Select AI (natural language to SQL) sounds magical in demos. In production, it requires careful setup to be useful. Here’s what the production experience looks like.
Schema naming is everything:
Select AI uses table and column names to understand your schema.
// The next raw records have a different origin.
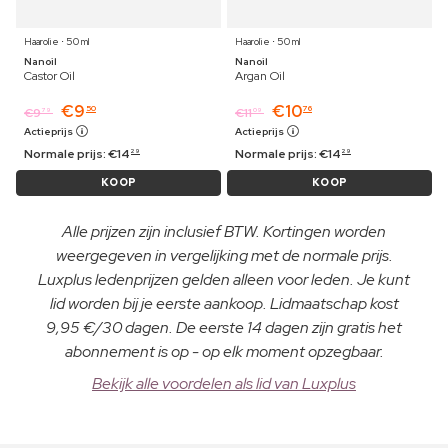
Haarolie ⋅ 50 ml
Haarolie ⋅ 50 ml
Nanoil
Nanoil
Castor Oil
Argan Oil
€
9
€
10
50
76
€
9
€
11
79
09
Actieprijs
Actieprijs
Normale prijs:
€
14
Normale prijs:
€
14
29
29
KOOP
KOOP
Alle prijzen zijn inclusief BTW. Kortingen worden
weergegeven in vergelijking met de normale prijs.
Luxplus ledenprijzen gelden alleen voor leden. Je kunt
lid worden bij je eerste aankoop. Lidmaatschap kost
9,95 €/30 dagen. De eerste 14 dagen zijn gratis het
abonnement is op - op elk moment opzegbaar.
Bekijk alle voordelen als lid van Luxplus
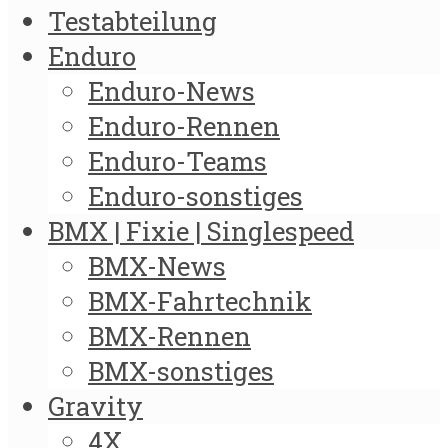
Testabteilung
Enduro
Enduro-News
Enduro-Rennen
Enduro-Teams
Enduro-sonstiges
BMX | Fixie | Singlespeed
BMX-News
BMX-Fahrtechnik
BMX-Rennen
BMX-sonstiges
Gravity
4X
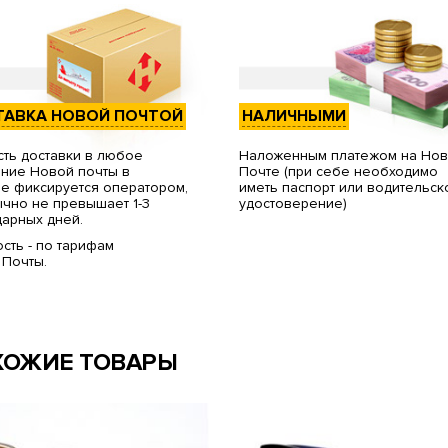
ТАВКА НОВОЙ ПОЧТОЙ
НАЛИЧНЫМИ
ть доставки в любое
Наложенным платежом на Но
ние Новой почты в
Почте (при себе необходимо
е фиксируется оператором,
иметь паспорт или водительск
чно не превышает 1-3
удостоверение)
арных дней.
сть - по тарифам
 Почты.
ХОЖИЕ ТОВАРЫ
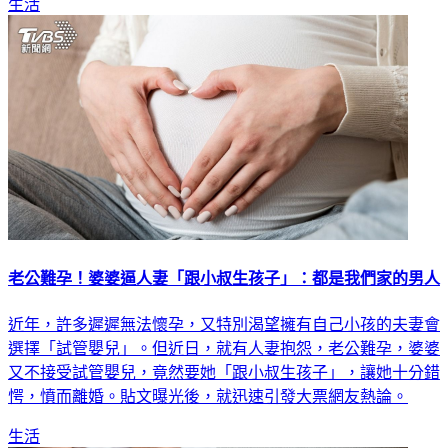
生活
老公難孕！婆婆逼人妻「跟小叔生孩子」：都是我們家的男人
近年，許多遲遲無法懷孕，又特別渴望擁有自己小孩的夫妻會
選擇「試管嬰兒」。但近日，就有人妻抱怨，老公難孕，婆婆
又不接受試管嬰兒，竟然要她「跟小叔生孩子」，讓她十分錯
愕，憤而離婚。貼文曝光後，就迅速引發大票網友熱論。
生活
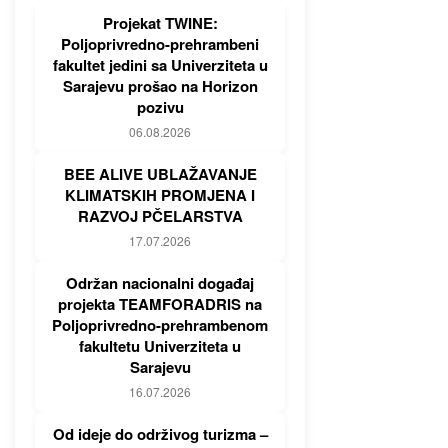
Projekat TWINE:
Poljoprivredno-prehrambeni
fakultet jedini sa Univerziteta u
Sarajevu prošao na Horizon
pozivu
06.08.2026
BEE ALIVE UBLAŽAVANJE
KLIMATSKIH PROMJENA I
RAZVOJ PČELARSTVA
17.07.2026
Održan nacionalni događaj
projekta TEAMFORADRIS na
Poljoprivredno-prehrambenom
fakultetu Univerziteta u
Sarajevu
16.07.2026
Od ideje do održivog turizma –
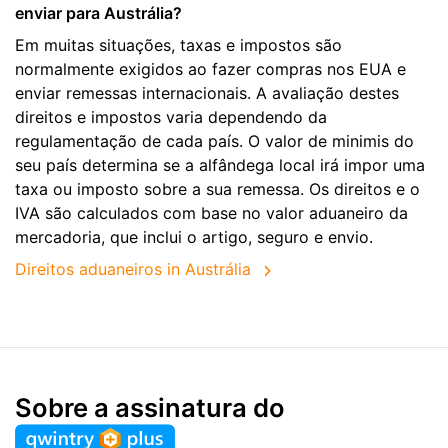
enviar para Austrália?
Em muitas situações, taxas e impostos são
normalmente exigidos ao fazer compras nos EUA e
enviar remessas internacionais. A avaliação destes
direitos e impostos varia dependendo da
regulamentação de cada país. O valor de minimis do
seu país determina se a alfândega local irá impor uma
taxa ou imposto sobre a sua remessa. Os direitos e o
IVA são calculados com base no valor aduaneiro da
mercadoria, que inclui o artigo, seguro e envio.
Direitos aduaneiros in Austrália
Sobre a assinatura do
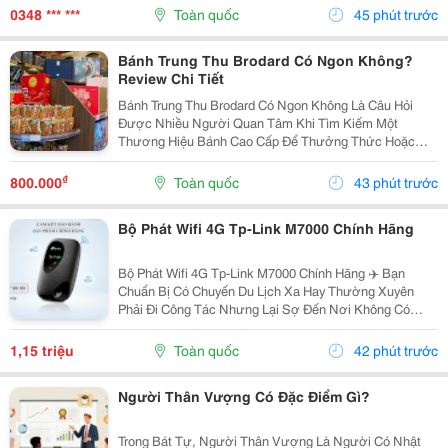
Không Chỉ Quan Tâm Đến Tốc Độ Giao Nhận Mà Còn...
0348 *** ***
Toàn quốc
45 phút trước
Bánh Trung Thu Brodard Có Ngon Không?
Review Chi Tiết
Bánh Trung Thu Brodard Có Ngon Không Là Câu Hỏi
Được Nhiều Người Quan Tâm Khi Tìm Kiếm Một
Thương Hiệu Bánh Cao Cấp Để Thưởng Thức Hoặc
Làm Quà Biếu Trong Dịp Trung Thu. Với Phong Cách
Bánh Mang Đậm Dấu Ấn Ẩm Thực Pháp Kết Hợp Khẩu
₫
800.000
Toàn quốc
43 phút trước
Vị Người Việt,...
Bộ Phát Wifi 4G Tp-Link M7000 Chính Hãng
Bộ Phát Wifi 4G Tp-Link M7000 Chính Hãng ✈️ Bạn
Chuẩn Bị Có Chuyến Du Lịch Xa Hay Thường Xuyên
Phải Đi Công Tác Nhưng Lại Sợ Đến Nơi Không Có
Wifi, Sóng 3G/4G Trên Điện Thoại Chập Chờn Và Tốn
Pin? Đừng Lo! Đã Có "Vũ Khí Bí Mật" Tp-Link M7000
1,15 triệu
Toàn quốc
42 phút trước
Giúp...
Người Thân Vượng Có Đặc Điểm Gì?
Trong Bát Tự, Người Thân Vượng Là Người Có Nhật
Cryptic names like T_CUST_HDR or AMT_NET_USD_EQUIV confuse the LLM. Before deploying Select AI, audit your schema naming:
-- Bad: obscure naming that defeats NLP
SELECT C_ID, FNM, LNM FROM T_CUST WHERE STAT = 'A';
-- Good: self-documenting naming
SELECT customer_id, first_name, last_name FROM customers WHERE status = 'ACTIVE';
If you can’t rename legacy tables/columns, use synonym layers or annotate them:
-- Add annotations as hints for Select AI
ALTER TABLE T_CUST MODIFY (FNM ANNOTATIONS (ADD UILabel 'First Name'));
ALTER TABLE T_CUST ANNOTATIONS (ADD BusinessName 'Customers');
Profile refinement with examples:
Select AI profiles support example question-SQL pairs that guide the LLM:
BEGIN
DBMS_CLOUD_AI.ADD_EXAMPLE(
profile_name => 'hr_assistant',
question => 'How many employees are in each department?',
sql_text => 'SELECT d.department_name, COUNT(e.employee_id) AS headcount FROM departments d LEFT JOIN employees e ON e.department_id = d.department_id GROUP BY d.department_name ORDER BY headcount DESC'
);
END;
Adding 10-20 well-chosen examples dramatically improves accuracy for domain-specific queries.
Monitor generated SQL:
Always log what Select AI generates before it executes in production:
SELECT AI SHOWSQL 'Top 5 products by revenue last quarter'
USING PROFILE sales_ai;
Review and approve generated SQL patterns before exposing Select AI to end users.